GIEREK EDWARD (1913-2001)
Promu premier secrétaire du Parti communiste de Pologne à la faveur de la crise politique générée par la révolte des ouvriers des chantiers navals de la Baltique, en décembre 1970, Edward Gierek est limogé de son poste dix ans plus tard, en septembre 1980, à l'issue du bras de fer engagé avec les ouvriers de Gdańsk qui a débouché sur la naissance du syndicat indépendant Solidarité. Circonscrite par les mouvements sociaux de la Baltique, la décennie de la direction Gierek a suscité tour à tour espoir et désenchantement, confirmant le fossé existant entre l'État et la société dans la république populaire de Pologne.
Né le 6 janvier 1913 en Silésie, Edward Gierek a vécu en France à partir de 1923, dans les corons du Pas-de-Calais où son père a été embauché comme mineur. Devenu mineur à son tour, militant du Parti communiste français à partir de 1931, il est expulsé de France en 1934 et se rend en Belgique, dans le Limbourg, où il poursuit son activité politique et syndicale dans les mines. En 1948, il rentre en Pologne, où il commence sa carrière politique. Tout en suivant des études par correspondance à l'École supérieure des mines de Cracovie, Edward Gierek continue son activité au sein du Parti ouvrier unifié de Pologne (P.O.U.P.). Promu membre du comité central en 1954, il devient premier secrétaire du parti de la voïvodie de Katowice en 1957 et bénéficie, dans la Haute-Silésie minière, de la confiance des ouvriers qui le reconnaissent comme l'un des leurs. Membre du bureau politique à partir de 1959, il affirma s'être opposé à la décision brutale de hausse des prix alimentaires qui allait être à l'origine des émeutes de Gdańsk et de la chute de Władyslaw Gomułka, annoncée le 20 décembre 1970. Brusquement propulsé à la tête du parti, Edward Gierek paraît surtout devoir sa promotion aux mécanismes de fonctionnement interne du parti.
La nouvelle équipe de Gierek, dite de „technocrates“, en raison de son haut niveau de formation et de son expérience de l'administration, est l'une des plus jeunes d'Europe. Après quelques actes d'ouverture et de pacification, la nouvelle direction ne définit pas clairement, sinon par la continuité, de ligne politique précise. Autoritaire mais soucieuse d'éviter l'affrontement, elle pratique la „tolérance répressive“, procédant par intimidation et offensives sporadiques, sans parvenir pour autant à contrôler la société.

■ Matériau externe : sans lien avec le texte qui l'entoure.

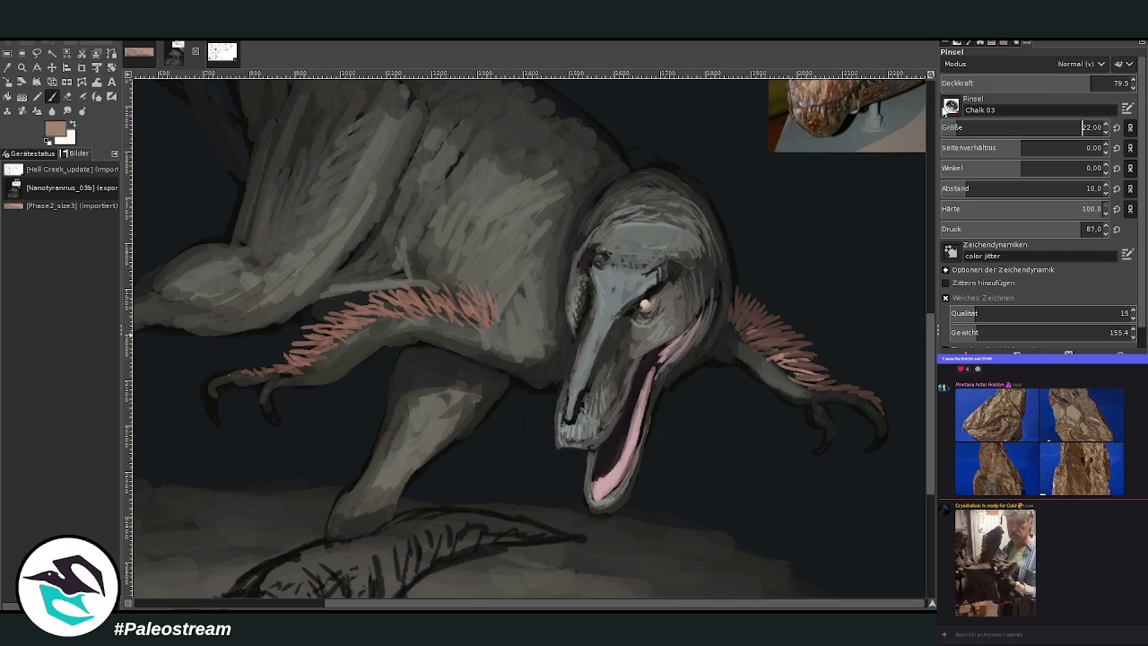
Add fur strokes at the arm's end and across the top of the head
mouse_move(491, 323)
mouse_down()
mouse_move(501, 287)
mouse_move(505, 299)
mouse_move(363, 316)
mouse_move(354, 333)
mouse_move(404, 310)
mouse_move(465, 321)
mouse_up()
scroll(931, 384, up, 2)
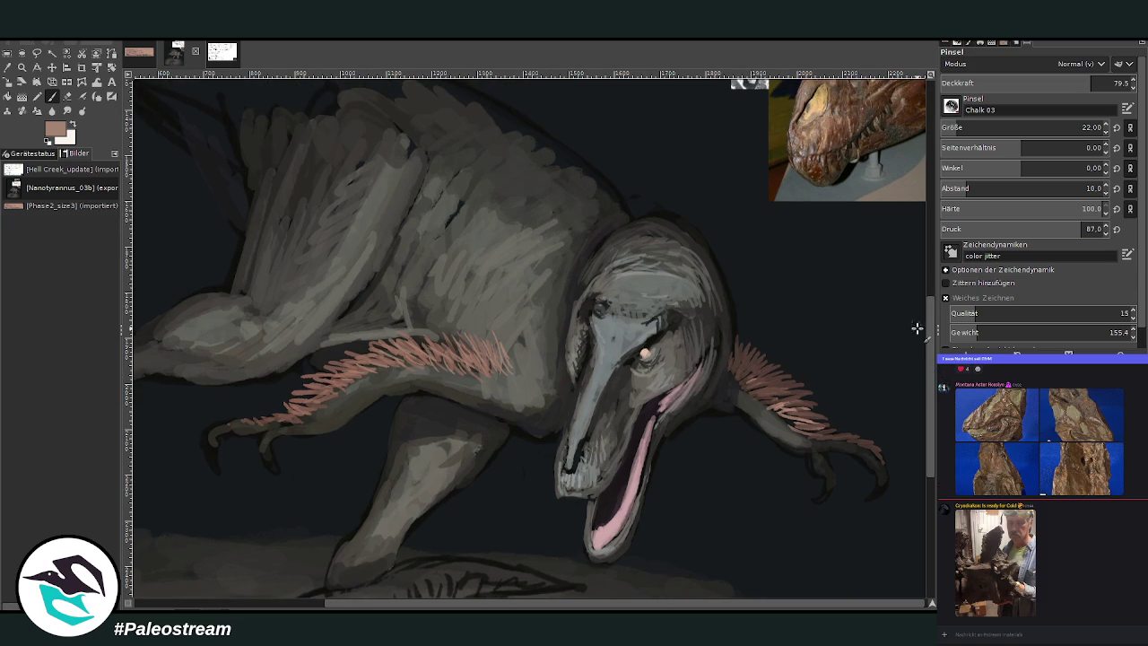
mouse_move(651, 262)
mouse_down()
mouse_move(701, 267)
mouse_move(723, 309)
mouse_up()
mouse_move(709, 269)
mouse_down()
mouse_move(696, 249)
mouse_move(703, 266)
mouse_move(682, 269)
mouse_move(671, 235)
mouse_move(710, 272)
mouse_move(656, 240)
mouse_move(610, 246)
mouse_move(653, 251)
mouse_up()
At 46.4 opacity, thicken the head fur with pinkish and darker brown strokes
ctrl+click(819, 212)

La réaffirmation de sa loyauté à l'égard de Moscou se traduit, dès 1971, par l'aide du puissant voisin qui octroie un crédit de 100 millions de dollars et une importante fourniture de grains. À l'instar de Brejnev, Gierek annonce la promulgation d'une nouvelle Constitution, concrétisée quelques années plus tard par de simples amendements qui, malgré de nombreuses protestations, affirmeront le rôle dirigeant du parti et la suprématie de l'U.R.S.S.

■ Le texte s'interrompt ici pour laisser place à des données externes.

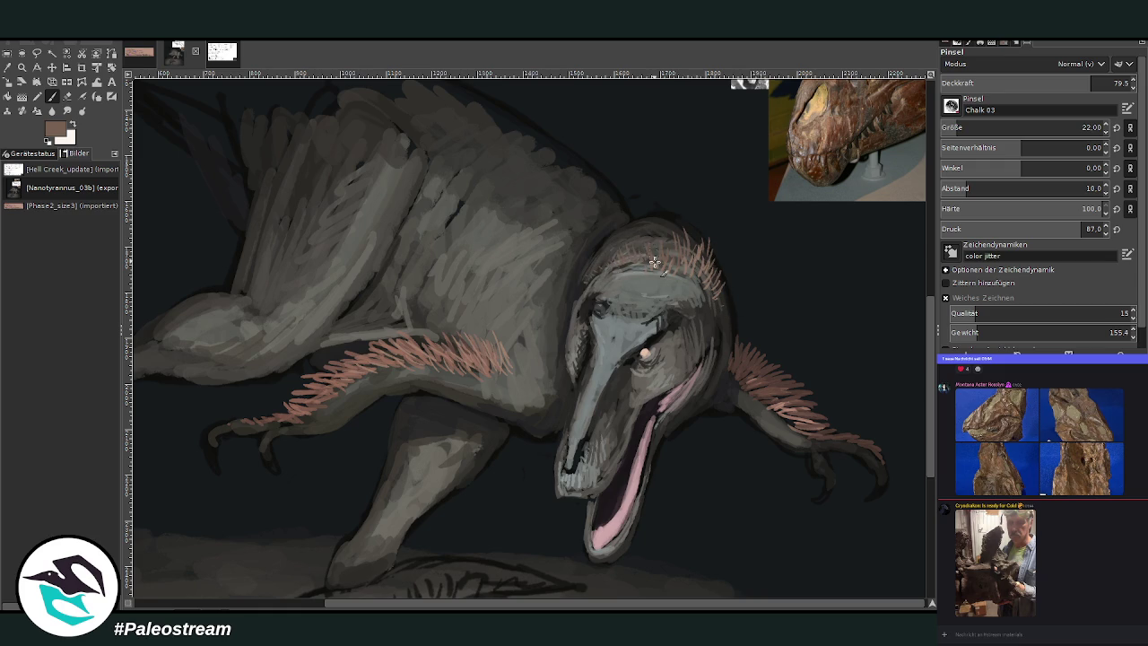
ctrl+click(709, 270)
click(1024, 83)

Dans le domaine économique, Gierek fait, en revanche, preuve d'ouverture en s'engageant dans une politique d'emprunts massifs à l'Occident, assortie d'une activité diplomatique sans précédent, en particulier à l'égard des États-Unis. Sa politique produit dans un premier temps des résultats spectaculaires. Les exportations polonaises doublent entre 1970 et 1975, le marché s'ouvre aux importations occidentales et la société découvre, dans une certaine mesure, la jouissance de la consommation. Mais le „miracle économique polonais“ s'avère de courte durée. Disproportionnés aux capacités du pays, les crédits ont été mal gérés et inégalement investis. En juin 1976, la décision d'augmenter les prix alimentaires suscite une nouvelle vague de protestation des centres ouvriers d'Ursus, de Plock et de Radom, qui est sévèrement réprimée mais provoque en retour une mobilisation inédite des intellectuels. Sous l'impulsion diffuse du Comité de défense des ouvriers (K.O.R.),[...]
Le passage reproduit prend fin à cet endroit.